Delmer hopped down from the truck and tore off his shirt. He was pumping adrenaline and jumping up and down in a constant hoot and holler, taunting the soldiers, who were now cautiously approaching on foot, weapons at the ready. After shouting some profanity at them, he was tased, and he went down in audible gyrations.
“What do you think you’re doing?” Incident Commander Nguyen shouted as she got out of her car.
The soldiers surrounded Quinn, but before they could move in, there was a loud but muffled Pop! and everyone ducked. Their faces turned in awe as the anomaly lifted into the air and fell with a thud, shrinking rapidly, as if its internal structure had completely collapsed. The effect was instantaneous. As the heat from the rest of the enormous mass was sucked in by the radical temperature differential, the whole thing deflated in a wave that traveled almost too fast to see. In moments, every visible part of the blob was flat and frozen, and crystals of water vapor began forming on its surface, giving it the appearance of black ice.

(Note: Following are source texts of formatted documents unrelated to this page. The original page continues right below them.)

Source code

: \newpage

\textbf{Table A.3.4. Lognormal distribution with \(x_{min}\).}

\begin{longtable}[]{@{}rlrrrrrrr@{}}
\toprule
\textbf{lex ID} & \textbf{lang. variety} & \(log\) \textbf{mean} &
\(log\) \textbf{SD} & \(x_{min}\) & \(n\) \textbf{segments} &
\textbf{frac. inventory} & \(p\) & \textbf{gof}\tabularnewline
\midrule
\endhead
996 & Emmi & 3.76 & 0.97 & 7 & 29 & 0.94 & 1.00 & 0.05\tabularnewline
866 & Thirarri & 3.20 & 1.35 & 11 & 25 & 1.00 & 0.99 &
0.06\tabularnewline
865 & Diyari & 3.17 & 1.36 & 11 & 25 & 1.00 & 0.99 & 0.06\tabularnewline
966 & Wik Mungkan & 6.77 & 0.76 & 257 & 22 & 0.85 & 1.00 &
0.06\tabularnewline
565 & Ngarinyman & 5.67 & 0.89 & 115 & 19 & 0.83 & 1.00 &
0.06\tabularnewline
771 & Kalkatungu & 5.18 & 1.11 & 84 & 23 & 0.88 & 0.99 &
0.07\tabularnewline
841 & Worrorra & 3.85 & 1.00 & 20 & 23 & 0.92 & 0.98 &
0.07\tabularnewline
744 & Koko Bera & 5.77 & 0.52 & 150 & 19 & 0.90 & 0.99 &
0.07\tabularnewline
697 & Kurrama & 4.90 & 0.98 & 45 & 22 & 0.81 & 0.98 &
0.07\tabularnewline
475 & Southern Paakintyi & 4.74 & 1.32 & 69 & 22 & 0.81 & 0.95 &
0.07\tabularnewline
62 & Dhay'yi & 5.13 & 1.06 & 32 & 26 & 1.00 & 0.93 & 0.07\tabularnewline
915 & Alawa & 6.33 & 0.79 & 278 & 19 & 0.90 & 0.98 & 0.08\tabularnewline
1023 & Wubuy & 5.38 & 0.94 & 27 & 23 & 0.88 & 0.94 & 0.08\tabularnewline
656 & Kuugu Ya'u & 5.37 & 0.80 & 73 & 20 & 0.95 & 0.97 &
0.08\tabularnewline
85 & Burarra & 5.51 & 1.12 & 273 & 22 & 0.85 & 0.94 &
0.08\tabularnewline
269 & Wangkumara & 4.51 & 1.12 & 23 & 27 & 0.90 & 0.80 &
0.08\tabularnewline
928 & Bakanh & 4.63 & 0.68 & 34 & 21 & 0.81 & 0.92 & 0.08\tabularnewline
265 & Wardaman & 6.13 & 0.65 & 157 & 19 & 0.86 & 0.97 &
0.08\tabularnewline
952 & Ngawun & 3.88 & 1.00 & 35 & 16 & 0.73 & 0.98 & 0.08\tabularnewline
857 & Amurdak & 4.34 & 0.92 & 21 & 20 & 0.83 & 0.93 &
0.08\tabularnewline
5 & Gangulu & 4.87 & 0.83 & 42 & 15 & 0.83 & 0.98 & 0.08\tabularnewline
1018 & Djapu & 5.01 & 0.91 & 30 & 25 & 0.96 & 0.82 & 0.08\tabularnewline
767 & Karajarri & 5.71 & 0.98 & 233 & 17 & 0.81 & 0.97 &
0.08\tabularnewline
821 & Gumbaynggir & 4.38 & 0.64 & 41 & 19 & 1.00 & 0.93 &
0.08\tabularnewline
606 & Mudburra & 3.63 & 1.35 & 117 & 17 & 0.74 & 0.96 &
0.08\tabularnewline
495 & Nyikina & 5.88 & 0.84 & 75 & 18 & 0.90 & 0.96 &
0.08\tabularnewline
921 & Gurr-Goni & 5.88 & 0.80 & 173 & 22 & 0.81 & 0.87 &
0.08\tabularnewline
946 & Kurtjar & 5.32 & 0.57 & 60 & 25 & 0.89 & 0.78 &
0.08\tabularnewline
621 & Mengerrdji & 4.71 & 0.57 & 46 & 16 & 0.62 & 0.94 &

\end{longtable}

As everyone stared, Sheriff Landry’s patrol car bounced slowly over the turf and stopped in front of Quinn, who got into the passenger’s seat. Ezra was behind the sheriff in the back.
“It’s alright,” the sheriff told the soldiers. “I’ll take him into custody.”
The colonel appeared then, helped down the grassy slope by one of his men, and Quinn rolled his window down so the two could talk.
“Where the hell are you going?” the colonel yelled.
“I have orders to stand down. Remember?”
Quinn slapped the side of the car and the sheriff turned for the road. The car was halfway to the airport before he thought to look back at Ezra. But the kid was simply staring out the window in silence, watching the world roll by through one missing lens. Quinn could just make out his face in reflection. He was smiling.